[Dataset entries]
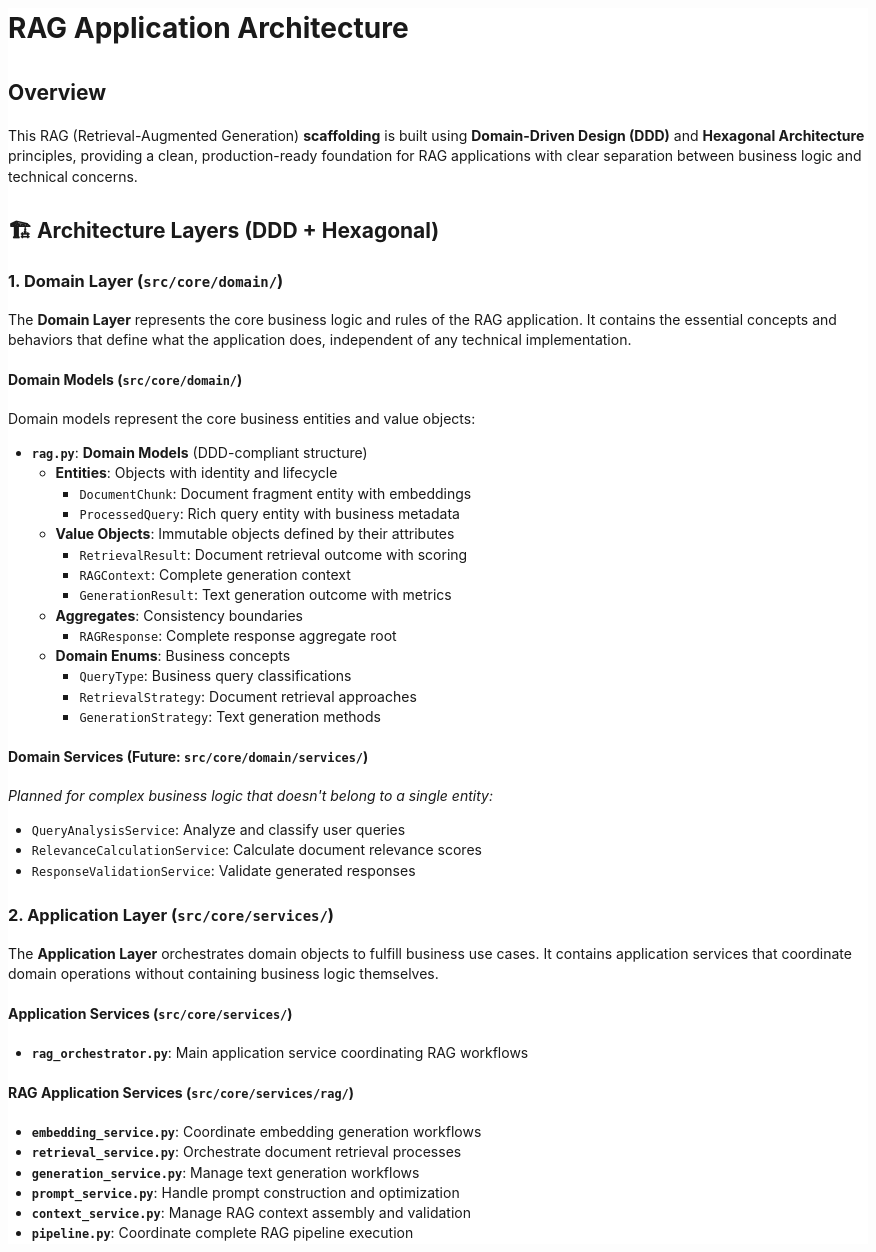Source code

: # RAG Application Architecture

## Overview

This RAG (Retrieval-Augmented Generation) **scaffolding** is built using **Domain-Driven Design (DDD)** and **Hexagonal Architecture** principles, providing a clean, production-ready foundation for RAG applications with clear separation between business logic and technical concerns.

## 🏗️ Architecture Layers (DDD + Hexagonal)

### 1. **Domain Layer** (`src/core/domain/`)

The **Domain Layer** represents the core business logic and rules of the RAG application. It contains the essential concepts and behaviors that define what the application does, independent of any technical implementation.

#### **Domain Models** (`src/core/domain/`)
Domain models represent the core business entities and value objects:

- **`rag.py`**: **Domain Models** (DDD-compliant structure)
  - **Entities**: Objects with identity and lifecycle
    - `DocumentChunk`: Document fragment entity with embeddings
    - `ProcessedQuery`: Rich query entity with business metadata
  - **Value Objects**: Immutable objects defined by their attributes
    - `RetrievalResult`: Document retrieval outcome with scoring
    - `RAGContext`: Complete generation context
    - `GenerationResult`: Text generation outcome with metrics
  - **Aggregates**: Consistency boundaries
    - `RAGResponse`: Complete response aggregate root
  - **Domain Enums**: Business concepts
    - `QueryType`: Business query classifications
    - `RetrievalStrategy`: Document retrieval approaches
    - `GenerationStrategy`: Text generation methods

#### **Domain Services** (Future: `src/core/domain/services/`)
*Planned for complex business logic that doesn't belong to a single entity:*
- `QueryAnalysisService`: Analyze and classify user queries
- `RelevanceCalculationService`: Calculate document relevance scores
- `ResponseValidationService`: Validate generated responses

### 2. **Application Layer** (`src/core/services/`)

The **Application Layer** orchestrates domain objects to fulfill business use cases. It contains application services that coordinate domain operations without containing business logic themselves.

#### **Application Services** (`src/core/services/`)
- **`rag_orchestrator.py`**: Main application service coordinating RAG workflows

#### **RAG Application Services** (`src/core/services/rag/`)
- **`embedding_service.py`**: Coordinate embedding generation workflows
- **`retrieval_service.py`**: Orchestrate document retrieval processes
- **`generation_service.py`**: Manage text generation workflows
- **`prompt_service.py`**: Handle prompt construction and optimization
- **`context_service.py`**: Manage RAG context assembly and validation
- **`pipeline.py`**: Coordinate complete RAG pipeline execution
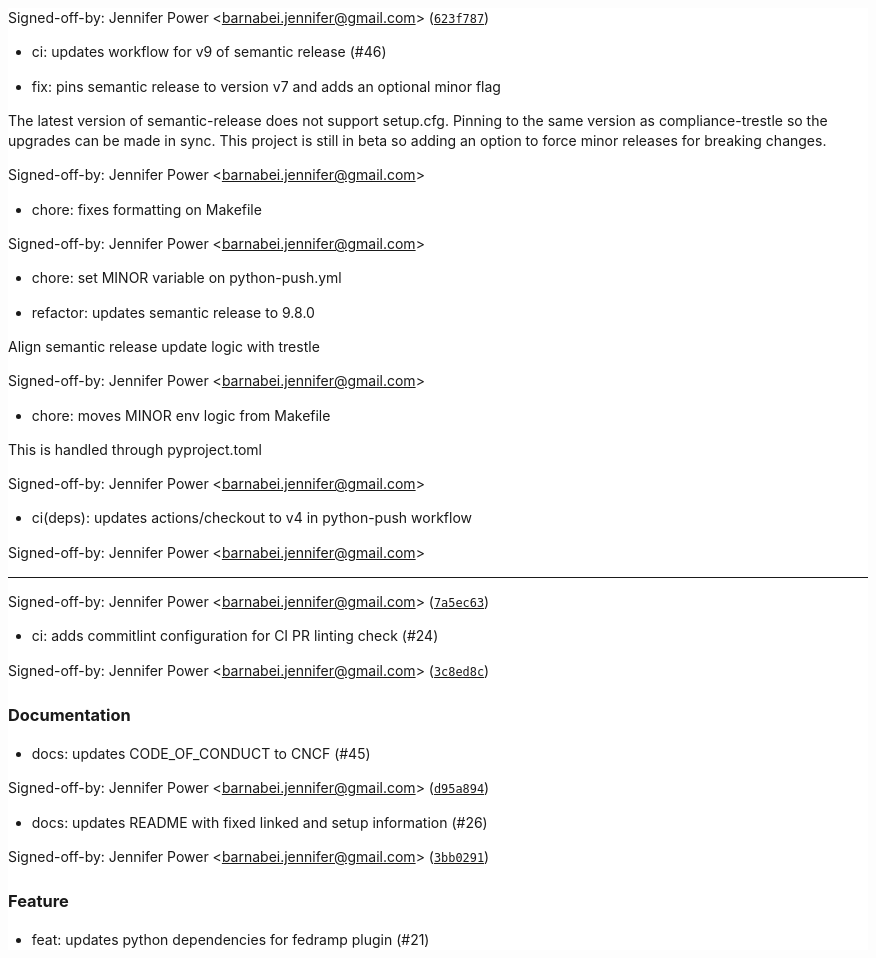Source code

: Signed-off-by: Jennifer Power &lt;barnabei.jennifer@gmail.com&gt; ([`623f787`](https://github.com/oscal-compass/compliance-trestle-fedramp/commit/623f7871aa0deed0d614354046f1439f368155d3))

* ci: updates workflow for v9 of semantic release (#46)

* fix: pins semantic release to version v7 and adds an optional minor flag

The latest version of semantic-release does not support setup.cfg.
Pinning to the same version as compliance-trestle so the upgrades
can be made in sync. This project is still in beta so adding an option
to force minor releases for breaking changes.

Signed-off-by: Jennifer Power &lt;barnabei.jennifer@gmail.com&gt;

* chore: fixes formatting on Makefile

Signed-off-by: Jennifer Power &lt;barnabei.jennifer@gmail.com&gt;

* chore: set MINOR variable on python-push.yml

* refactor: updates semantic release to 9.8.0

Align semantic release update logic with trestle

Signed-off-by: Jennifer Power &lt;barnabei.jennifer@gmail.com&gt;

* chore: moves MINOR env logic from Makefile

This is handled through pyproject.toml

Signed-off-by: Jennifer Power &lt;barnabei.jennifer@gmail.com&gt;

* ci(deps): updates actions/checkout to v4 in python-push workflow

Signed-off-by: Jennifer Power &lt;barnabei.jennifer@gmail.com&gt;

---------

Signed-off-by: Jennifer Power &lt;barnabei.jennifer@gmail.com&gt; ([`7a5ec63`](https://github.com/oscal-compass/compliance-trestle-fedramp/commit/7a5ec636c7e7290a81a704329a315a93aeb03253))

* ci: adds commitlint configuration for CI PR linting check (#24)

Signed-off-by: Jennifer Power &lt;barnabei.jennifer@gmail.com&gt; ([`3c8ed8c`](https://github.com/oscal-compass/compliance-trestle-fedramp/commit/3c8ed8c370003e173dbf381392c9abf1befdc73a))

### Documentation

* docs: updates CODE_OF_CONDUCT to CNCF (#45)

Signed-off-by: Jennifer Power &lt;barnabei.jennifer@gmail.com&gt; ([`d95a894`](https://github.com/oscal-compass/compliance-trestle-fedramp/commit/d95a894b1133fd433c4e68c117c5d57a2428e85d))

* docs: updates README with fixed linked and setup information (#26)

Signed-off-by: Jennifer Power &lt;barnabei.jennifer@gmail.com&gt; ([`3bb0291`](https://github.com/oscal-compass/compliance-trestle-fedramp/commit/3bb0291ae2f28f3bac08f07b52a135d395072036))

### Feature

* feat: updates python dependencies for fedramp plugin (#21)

WORK TASK. Please give an exact copy of the entries above, from the line with "## 🏗️ Architecture Layers (DDD + Hexagonal)" down to the line with "- **Value Objects**: Immutable", inclusive, and nothing else.

WRITTEN REPLY.
## 🏗️ Architecture Layers (DDD + Hexagonal)

### 1. **Domain Layer** (`src/core/domain/`)

The **Domain Layer** represents the core business logic and rules of the RAG application. It contains the essential concepts and behaviors that define what the application does, independent of any technical implementation.

#### **Domain Models** (`src/core/domain/`)
Domain models represent the core business entities and value objects:

- **`rag.py`**: **Domain Models** (DDD-compliant structure)
  - **Entities**: Objects with identity and lifecycle
    - `DocumentChunk`: Document fragment entity with embeddings
    - `ProcessedQuery`: Rich query entity with business metadata
  - **Value Objects**: Immutable objects defined by their attributes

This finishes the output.